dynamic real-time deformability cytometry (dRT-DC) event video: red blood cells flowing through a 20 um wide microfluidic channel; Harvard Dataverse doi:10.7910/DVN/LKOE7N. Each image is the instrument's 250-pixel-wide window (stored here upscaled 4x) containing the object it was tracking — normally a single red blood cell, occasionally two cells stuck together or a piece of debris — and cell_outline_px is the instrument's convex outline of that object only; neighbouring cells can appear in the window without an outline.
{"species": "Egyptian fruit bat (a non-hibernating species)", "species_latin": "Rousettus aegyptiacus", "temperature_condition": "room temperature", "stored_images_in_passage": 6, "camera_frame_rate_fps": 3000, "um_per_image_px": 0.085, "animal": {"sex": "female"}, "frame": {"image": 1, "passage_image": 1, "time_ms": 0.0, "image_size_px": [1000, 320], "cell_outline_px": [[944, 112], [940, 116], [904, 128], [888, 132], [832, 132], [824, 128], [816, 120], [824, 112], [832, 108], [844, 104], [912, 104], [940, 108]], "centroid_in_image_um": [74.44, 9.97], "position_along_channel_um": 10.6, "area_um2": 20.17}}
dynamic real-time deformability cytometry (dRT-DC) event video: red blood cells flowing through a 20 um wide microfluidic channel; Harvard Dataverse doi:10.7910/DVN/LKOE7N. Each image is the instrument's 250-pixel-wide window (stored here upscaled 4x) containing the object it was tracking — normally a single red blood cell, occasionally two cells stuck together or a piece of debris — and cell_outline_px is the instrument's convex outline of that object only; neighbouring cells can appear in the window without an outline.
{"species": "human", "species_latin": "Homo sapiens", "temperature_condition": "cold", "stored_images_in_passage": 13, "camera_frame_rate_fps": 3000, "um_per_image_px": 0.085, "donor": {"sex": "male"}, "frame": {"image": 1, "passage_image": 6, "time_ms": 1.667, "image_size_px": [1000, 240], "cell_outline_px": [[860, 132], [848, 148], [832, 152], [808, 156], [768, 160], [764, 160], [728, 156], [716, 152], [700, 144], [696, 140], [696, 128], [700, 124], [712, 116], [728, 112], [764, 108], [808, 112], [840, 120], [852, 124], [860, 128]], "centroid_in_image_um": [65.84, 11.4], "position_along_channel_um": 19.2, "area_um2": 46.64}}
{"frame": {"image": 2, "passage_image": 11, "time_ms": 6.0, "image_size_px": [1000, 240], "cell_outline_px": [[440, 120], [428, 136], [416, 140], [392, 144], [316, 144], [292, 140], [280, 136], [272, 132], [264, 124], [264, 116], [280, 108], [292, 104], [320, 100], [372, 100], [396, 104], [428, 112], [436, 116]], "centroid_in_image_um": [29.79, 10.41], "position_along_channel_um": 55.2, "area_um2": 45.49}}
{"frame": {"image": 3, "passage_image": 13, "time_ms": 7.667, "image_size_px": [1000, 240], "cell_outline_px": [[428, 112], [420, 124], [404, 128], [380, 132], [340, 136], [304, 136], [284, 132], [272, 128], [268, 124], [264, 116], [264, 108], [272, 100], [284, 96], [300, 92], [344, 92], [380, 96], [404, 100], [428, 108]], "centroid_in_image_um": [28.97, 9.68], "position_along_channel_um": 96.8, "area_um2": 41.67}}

· · ·

**Task prompt:** Restate each record exactly as written.

**Exercise solution:**
dynamic real-time deformability cytometry (dRT-DC) event video: red blood cells flowing through a 20 um wide microfluidic channel; Harvard Dataverse doi:10.7910/DVN/LKOE7N. Each image is the instrument's 250-pixel-wide window (stored here upscaled 4x) containing the object it was tracking — normally a single red blood cell, occasionally two cells stuck together or a piece of debris — and cell_outline_px is the instrument's convex outline of that object only; neighbouring cells can appear in the window without an outline.
{"species": "Egyptian fruit bat (a non-hibernating species)", "species_latin": "Rousettus aegyptiacus", "temperature_condition": "room temperature", "stored_images_in_passage": 6, "camera_frame_rate_fps": 3000, "um_per_image_px": 0.085, "animal": {"sex": "female"}, "frame": {"image": 1, "passage_image": 1, "time_ms": 0.0, "image_size_px": [1000, 320], "cell_outline_px": [[944, 112], [940, 116], [904, 128], [888, 132], [832, 132], [824, 128], [816, 120], [824, 112], [832, 108], [844, 104], [912, 104], [940, 108]], "centroid_in_image_um": [74.44, 9.97], "position_along_channel_um": 10.6, "area_um2": 20.17}}
dynamic real-time deformability cytometry (dRT-DC) event video: red blood cells flowing through a 20 um wide microfluidic channel; Harvard Dataverse doi:10.7910/DVN/LKOE7N. Each image is the instrument's 250-pixel-wide window (stored here upscaled 4x) containing the object it was tracking — normally a single red blood cell, occasionally two cells stuck together or a piece of debris — and cell_outline_px is the instrument's convex outline of that object only; neighbouring cells can appear in the window without an outline.
{"species": "human", "species_latin": "Homo sapiens", "temperature_condition": "cold", "stored_images_in_passage": 13, "camera_frame_rate_fps": 3000, "um_per_image_px": 0.085, "donor": {"sex": "male"}, "frame": {"image": 1, "passage_image": 6, "time_ms": 1.667, "image_size_px": [1000, 240], "cell_outline_px": [[860, 132], [848, 148], [832, 152], [808, 156], [768, 160], [764, 160], [728, 156], [716, 152], [700, 144], [696, 140], [696, 128], [700, 124], [712, 116], [728, 112], [764, 108], [808, 112], [840, 120], [852, 124], [860, 128]], "centroid_in_image_um": [65.84, 11.4], "position_along_channel_um": 19.2, "area_um2": 46.64}}
{"frame": {"image": 2, "passage_image": 11, "time_ms": 6.0, "image_size_px": [1000, 240], "cell_outline_px": [[440, 120], [428, 136], [416, 140], [392, 144], [316, 144], [292, 140], [280, 136], [272, 132], [264, 124], [264, 116], [280, 108], [292, 104], [320, 100], [372, 100], [396, 104], [428, 112], [436, 116]], "centroid_in_image_um": [29.79, 10.41], "position_along_channel_um": 55.2, "area_um2": 45.49}}
{"frame": {"image": 3, "passage_image": 13, "time_ms": 7.667, "image_size_px": [1000, 240], "cell_outline_px": [[428, 112], [420, 124], [404, 128], [380, 132], [340, 136], [304, 136], [284, 132], [272, 128], [268, 124], [264, 116], [264, 108], [272, 100], [284, 96], [300, 92], [344, 92], [380, 96], [404, 100], [428, 108]], "centroid_in_image_um": [28.97, 9.68], "position_along_channel_um": 96.8, "area_um2": 41.67}}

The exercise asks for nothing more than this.